The dialogue shown in Figure 11 is inspired by Yin et al.Yin et al. [2023]. During the dialogue, the human researcher first asks for the role of LiCl in the given reaction. ChemDFM successfully identifies the LiCl as a catalyst while misjudging the type of the reaction. To correct the answer, the human researcher points out the key error in the answer with some important details of the reaction (which can be easily discovered by comparing the product with the reactant). ChemDFM then corrects its mistake with even more details about the reaction process. To further validate whether ChemDFM fully understands the unforeseen reaction, we continue to ask about the post-processing procedure which is necessary to get the final product.
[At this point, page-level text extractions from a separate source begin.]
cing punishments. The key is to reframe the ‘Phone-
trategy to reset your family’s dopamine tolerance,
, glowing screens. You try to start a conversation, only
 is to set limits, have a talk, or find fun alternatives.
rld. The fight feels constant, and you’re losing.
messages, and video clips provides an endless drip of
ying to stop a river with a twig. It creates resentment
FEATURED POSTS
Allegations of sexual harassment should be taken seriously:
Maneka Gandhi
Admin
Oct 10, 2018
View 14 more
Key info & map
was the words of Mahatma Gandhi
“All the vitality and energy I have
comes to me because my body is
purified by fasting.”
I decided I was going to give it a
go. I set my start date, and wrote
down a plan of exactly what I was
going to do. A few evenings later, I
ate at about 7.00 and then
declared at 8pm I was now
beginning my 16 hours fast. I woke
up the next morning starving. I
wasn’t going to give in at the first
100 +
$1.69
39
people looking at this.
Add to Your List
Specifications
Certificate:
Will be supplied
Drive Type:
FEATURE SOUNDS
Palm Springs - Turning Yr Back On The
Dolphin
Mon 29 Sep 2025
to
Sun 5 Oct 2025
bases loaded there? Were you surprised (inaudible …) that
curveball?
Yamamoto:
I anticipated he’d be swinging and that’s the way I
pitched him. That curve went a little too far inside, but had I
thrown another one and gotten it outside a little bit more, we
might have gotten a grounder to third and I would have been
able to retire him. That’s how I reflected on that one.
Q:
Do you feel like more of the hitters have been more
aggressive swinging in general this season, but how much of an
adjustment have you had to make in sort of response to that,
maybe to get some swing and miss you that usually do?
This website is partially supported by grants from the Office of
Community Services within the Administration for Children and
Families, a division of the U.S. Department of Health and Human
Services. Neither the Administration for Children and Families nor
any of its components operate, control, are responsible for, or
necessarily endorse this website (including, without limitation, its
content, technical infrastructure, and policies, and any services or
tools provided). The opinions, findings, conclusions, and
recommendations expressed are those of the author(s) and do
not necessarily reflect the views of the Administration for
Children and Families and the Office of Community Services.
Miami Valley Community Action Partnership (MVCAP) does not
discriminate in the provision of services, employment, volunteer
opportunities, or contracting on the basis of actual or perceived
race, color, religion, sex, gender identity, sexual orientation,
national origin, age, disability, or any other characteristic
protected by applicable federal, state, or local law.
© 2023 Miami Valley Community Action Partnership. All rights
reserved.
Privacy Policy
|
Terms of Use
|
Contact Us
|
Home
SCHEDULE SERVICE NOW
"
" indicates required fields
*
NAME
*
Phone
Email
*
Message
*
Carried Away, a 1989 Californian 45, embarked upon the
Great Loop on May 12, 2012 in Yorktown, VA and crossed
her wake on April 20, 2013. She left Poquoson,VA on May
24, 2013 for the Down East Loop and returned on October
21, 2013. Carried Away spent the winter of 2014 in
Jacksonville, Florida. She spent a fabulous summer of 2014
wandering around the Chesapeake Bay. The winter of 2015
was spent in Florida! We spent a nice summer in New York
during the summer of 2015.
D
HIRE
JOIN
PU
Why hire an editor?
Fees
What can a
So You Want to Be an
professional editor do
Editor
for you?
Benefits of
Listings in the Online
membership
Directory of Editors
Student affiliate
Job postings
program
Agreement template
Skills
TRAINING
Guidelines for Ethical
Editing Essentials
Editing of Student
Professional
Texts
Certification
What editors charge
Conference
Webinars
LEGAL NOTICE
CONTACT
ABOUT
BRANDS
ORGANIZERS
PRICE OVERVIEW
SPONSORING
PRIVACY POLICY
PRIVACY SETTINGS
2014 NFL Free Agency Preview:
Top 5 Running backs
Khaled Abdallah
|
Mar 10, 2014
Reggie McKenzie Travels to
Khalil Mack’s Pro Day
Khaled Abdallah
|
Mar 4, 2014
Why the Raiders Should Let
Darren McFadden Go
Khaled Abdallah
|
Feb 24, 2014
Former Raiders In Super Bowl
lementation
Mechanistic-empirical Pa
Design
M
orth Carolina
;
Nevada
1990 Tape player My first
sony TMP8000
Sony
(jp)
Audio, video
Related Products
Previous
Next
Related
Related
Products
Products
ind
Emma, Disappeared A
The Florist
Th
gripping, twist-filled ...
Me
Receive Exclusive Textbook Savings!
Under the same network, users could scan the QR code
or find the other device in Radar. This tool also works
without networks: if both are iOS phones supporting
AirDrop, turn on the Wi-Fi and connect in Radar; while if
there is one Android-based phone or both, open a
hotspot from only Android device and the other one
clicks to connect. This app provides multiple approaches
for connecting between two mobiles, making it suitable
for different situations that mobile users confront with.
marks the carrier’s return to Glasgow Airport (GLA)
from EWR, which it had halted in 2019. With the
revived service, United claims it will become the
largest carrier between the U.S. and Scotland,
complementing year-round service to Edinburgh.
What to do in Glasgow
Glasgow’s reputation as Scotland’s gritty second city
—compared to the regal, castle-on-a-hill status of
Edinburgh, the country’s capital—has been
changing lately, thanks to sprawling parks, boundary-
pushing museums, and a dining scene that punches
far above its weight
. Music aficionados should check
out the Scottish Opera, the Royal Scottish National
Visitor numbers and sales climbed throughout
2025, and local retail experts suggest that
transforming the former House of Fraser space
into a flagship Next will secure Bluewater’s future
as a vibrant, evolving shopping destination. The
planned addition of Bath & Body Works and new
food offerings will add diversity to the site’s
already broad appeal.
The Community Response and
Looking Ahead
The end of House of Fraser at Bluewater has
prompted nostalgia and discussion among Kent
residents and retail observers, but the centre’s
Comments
ChemDFM successfully captures the key point to the question and gives the correct answer.

The dialogue shown in Figure 12 is inspired by Zhuang et al.Zhuang et al. [2023]. ChemDFM first gives a partially correct answer to the question from the human researcher where it misjudges the position of the newly formed C-C bond and the type of the reaction. With the help of human correction, ChemDFM then realizes the mistakes and corrects them. Then the human researcher further asks about the next reaction that is conducted in Zhuang et al.Zhuang et al. [2023] without clarifying the current molecule composition of the system or restating the previous reaction. ChemDFM can infer this information from the dialogue history and correctly answer the question.

In these dialogues, ChemDFM shows promising capabilities in handling unforeseen situations, error correction, and inferring information from dialogue history. These capabilities can be attributed to the fact that ChemDFM comprehends both natural language and chemical language. This allows a universal language protocol established between ChemDFM and human researchers, enabling meaningful human-AI collaborations.